Mr Redwood’s intervention during the Adjournment debate on School Funding Formula (London), 28 June 2017

John Redwood (Wokingham) (Con): The right hon. Gentleman is making a very good point. Certainly in Wokingham, which has very low per-pupil amounts and good-performing schools, we feel there is a problem. Was not the idea of the reform to have a higher absolute amount for every pupil in the country, because there is a basic cost wherever you are being educated?

Sir Vince Cable (Twickenham) (Lib Dem): Yes, indeed. The right hon. Gentleman makes the important point that it is not a question of just having a basic amount of funding, but we need an evidence base for what the cost of running a school actually is. I worry that as the formula is currently devised, there is no evidence base. Wild guesses have been made about the differential costs of secondary and primary schooling, and we need objective studies of what it costs to run a school, so that the formula can work well.


  1. Narrow Shoulders
    July 4, 2017

    This is an illuminating section of the debate.

    That primary schools get less per pupil has always struck me as odd.

    The funding formula may not need to be revised per pupil.
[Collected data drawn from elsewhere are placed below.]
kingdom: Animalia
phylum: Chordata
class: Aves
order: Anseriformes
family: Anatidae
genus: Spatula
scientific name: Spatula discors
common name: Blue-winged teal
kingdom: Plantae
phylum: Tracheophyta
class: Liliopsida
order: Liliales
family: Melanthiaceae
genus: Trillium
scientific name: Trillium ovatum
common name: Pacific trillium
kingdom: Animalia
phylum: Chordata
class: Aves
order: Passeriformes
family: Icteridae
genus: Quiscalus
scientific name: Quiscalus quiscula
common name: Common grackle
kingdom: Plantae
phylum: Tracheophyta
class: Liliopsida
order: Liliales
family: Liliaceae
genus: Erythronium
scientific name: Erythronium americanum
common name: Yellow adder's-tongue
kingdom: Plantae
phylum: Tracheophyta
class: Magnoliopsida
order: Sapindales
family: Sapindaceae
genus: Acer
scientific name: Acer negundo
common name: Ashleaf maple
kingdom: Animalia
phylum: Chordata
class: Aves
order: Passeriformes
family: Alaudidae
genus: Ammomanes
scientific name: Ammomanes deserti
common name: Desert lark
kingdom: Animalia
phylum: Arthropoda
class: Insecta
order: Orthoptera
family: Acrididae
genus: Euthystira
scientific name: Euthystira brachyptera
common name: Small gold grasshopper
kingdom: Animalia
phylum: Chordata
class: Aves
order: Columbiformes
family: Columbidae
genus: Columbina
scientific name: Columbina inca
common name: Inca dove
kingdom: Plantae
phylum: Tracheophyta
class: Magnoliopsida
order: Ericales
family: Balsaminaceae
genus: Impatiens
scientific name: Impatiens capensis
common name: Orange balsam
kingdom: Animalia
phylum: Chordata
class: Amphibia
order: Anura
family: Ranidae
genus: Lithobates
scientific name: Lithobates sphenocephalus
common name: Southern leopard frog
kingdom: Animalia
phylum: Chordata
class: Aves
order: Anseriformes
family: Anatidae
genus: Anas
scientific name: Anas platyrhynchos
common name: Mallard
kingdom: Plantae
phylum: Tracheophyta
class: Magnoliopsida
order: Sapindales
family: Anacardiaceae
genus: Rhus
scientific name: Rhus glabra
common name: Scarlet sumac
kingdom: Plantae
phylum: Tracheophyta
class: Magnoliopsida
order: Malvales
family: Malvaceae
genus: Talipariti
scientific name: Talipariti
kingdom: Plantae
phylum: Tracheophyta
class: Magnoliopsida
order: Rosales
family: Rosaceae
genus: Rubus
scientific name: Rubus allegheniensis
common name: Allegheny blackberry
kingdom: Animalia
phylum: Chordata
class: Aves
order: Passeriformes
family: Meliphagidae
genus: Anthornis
Schools of certain sizes could just be given an amount of money to run.

    With our current population explosion there is little reason for any school not to be full.

    Reply Secondary schools offer a wider range of subjects requiring more specialist teachers, and have more expensive facilities like labs.

  2. Vanessa Lobato
    July 7, 2017

    Wokingham is amongst five of the most poorly funded areas in England Parents in Wokingham have been supplementing school budgets through voluntary contributions, PTA fund raising, volunteering in classes and more but there are now many families who cannot afford to make extra contributions to a state education that should be fully funded through taxation.